▶ **TEXT SHOWN**
-------------------------
3.3.1.  Authorization Policy Mismatches

   Many SSPs perform a first-order level of authorization for requests
   from the SIP-PBX by checking the URI in the From, P-Asserted-
   Identity (PAI), or P-Preferred-Identity (PPI) [RFC3325] header field
   for one matching either an explicitly or implicitly registered AOR
   for the same Contact URI and/or Layer-3 IP Address.  However, some
   SIP-PBXs change the Contact URI they use for non-REGISTER requests to
   be different from the one they explicitly registered.  For example,
   they change the user portion of the Contact URI, or even the host
   portion.  This is particularly true for a SIP-PBX operating as a
   proxy and forwarding the Contact URI from the UA behind the SIP-PBX
   (the SIP-PBX typically being identified in a Record-Route header
   field), rather than acting as a Back-to-Back User Agent (B2BUA) and
   substituting its own Contact URI.  This can cause an SSP to fail to
   find an AOR corresponding to the Contact URI for non-REGISTER
   requests, resulting in the SSP rejecting such requests or asserting
   its own PAI value, rather than asserting a value based on received
   header fields.

3.3.2.  PAI or PPI URI Mismatches

   Some SSPs expect the PAI or PPI URI in SIP requests received from the
   SIP-PBX to match one of the explicitly or implicitly registered AORs,
   whereas some SIP-PBXs generate the URIs using their local IP Address,
   hostname, or domain name.  Some SSPs expect the PAI or PPI URI in SIP
   requests received from the SIP-PBX to be the explicitly registered






RFC 5947            Multiple AOR reachability in SIP      September 2010


   AOR only, as it is the main billing number, instead of the implicitly
   registered AOR of the calling party.  In either case, this can result
   in the SSP rejecting requests with values that do not match, or
   asserting its own PAI value.

   Again, these are policy matters for the SSP, but drawbacks should be
   noted.  For example, rejection of requests can rule out requests from
   sources beyond the SIP-PBX (e.g., calls forwarded by the SIP-PBX),
   unless the SIP-PBX changes the PAI or PPI URI to a value acceptable
   to the SSP (in which case it will no longer identify the calling
   user).  If the SSP changes the PAI or PPI URI, again the request will
   fail to identify the calling user.
-------------------------
[Items in a dataset]
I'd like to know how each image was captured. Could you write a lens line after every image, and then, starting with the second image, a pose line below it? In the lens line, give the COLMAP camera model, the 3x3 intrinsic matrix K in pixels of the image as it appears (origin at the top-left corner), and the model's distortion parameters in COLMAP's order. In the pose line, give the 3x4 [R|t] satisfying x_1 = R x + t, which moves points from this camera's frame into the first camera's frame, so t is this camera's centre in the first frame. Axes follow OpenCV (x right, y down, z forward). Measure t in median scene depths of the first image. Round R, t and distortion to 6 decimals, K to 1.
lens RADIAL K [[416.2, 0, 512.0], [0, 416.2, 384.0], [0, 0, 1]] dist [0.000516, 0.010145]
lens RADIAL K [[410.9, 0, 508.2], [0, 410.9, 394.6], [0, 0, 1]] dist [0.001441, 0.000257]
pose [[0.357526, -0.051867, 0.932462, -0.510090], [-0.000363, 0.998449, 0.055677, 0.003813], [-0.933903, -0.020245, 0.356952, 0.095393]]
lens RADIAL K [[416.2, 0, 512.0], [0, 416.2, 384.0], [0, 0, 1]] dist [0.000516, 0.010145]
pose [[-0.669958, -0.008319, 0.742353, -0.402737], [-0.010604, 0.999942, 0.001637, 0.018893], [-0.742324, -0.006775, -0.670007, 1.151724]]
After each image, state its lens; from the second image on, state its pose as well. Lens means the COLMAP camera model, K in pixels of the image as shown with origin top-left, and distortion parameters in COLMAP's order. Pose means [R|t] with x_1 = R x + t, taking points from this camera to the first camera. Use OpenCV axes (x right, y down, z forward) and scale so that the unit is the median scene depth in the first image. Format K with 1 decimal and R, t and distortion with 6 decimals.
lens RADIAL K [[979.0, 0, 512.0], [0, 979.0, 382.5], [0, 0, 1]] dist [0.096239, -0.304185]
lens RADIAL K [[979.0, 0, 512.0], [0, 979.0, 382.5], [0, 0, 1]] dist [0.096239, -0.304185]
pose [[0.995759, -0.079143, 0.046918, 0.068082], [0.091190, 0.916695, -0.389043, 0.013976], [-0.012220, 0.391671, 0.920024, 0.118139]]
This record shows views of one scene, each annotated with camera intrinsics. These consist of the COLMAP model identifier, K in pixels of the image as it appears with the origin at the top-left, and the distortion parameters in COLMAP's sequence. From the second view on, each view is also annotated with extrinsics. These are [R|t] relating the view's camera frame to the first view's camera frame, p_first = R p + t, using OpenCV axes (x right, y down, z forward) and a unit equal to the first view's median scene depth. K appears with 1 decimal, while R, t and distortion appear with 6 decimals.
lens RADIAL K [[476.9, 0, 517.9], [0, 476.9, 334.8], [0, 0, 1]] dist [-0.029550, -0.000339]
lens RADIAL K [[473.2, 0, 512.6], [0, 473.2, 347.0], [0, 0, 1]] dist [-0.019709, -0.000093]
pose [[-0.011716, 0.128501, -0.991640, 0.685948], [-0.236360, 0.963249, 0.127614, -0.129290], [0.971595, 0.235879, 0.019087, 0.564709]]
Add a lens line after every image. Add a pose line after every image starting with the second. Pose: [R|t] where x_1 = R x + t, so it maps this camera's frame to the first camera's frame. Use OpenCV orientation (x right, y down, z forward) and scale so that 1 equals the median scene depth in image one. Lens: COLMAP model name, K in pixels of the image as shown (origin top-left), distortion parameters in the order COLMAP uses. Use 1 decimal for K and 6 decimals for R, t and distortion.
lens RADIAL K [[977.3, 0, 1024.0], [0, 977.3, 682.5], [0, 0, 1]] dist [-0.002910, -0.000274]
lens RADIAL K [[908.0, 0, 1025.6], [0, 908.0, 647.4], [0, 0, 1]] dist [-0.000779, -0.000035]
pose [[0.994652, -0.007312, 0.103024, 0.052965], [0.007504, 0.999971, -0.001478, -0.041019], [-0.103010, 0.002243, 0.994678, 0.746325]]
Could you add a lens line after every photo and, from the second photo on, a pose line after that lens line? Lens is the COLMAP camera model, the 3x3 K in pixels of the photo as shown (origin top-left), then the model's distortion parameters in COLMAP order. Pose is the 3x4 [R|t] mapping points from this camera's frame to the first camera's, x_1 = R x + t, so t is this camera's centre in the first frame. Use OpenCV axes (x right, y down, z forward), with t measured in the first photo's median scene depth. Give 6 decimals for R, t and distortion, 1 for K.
-------------------------
▶ **REQUIRED ACTIONS**
a) In the text on SIP policy mismatches, why do some SSPs expect the PAI or PPI URI to be the explicitly registered AOR only?
b) Continue the text on SIP policy mismatches from where it stops.

▶ **ANSWERS TO THE PROBLEMS**
a) It is the main billing number.

b)
4.  Requirements

   The following are requirements of the mechanism.

   REQ1:   The mechanism MUST allow a SIP-PBX to enter into a trunking
           arrangement with an SSP whereby the two parties have agreed
           on a set of telephone numbers assigned to the SIP-PBX.

   REQ2:   The mechanism MUST allow a set of assigned telephone numbers
           to comprise E.164 numbers, which can be in contiguous ranges,
           discrete, or in any combination of the two.

   REQ3:   The mechanism MUST allow a SIP-PBX to register reachability
           information with its SSP, in order to enable the SSP to route
           to the SIP-PBX inbound requests targeted at assigned
           telephone numbers.

   REQ4:   The mechanism MUST allow UAs attached to a SIP-PBX to
           register with the SIP-PBX for AORs based on assigned
           telephone numbers, in order to receive requests targeted at
           those telephone numbers, without needing to involve the SSP
           in the registration process.

   REQ5:   The mechanism MUST allow a SIP-PBX to handle requests
           originating at its own UAs and targeted at its assigned
           telephone numbers, without routing those requests to the SSP.

   REQ6:   The mechanism MUST allow a SIP-PBX to receive requests to its
           assigned telephone numbers originating outside the SIP-PBX
           and arriving via the SSP, so that the SIP-PBX can route those
           requests onwards to its UAs, as it would for internal
           requests to those telephone numbers.






RFC 5947            Multiple AOR reachability in SIP      September 2010


   REQ7:   The mechanism MUST provide a means whereby a SIP-PBX knows at
           which of its assigned telephone numbers an inbound request
           from its SSP is targeted.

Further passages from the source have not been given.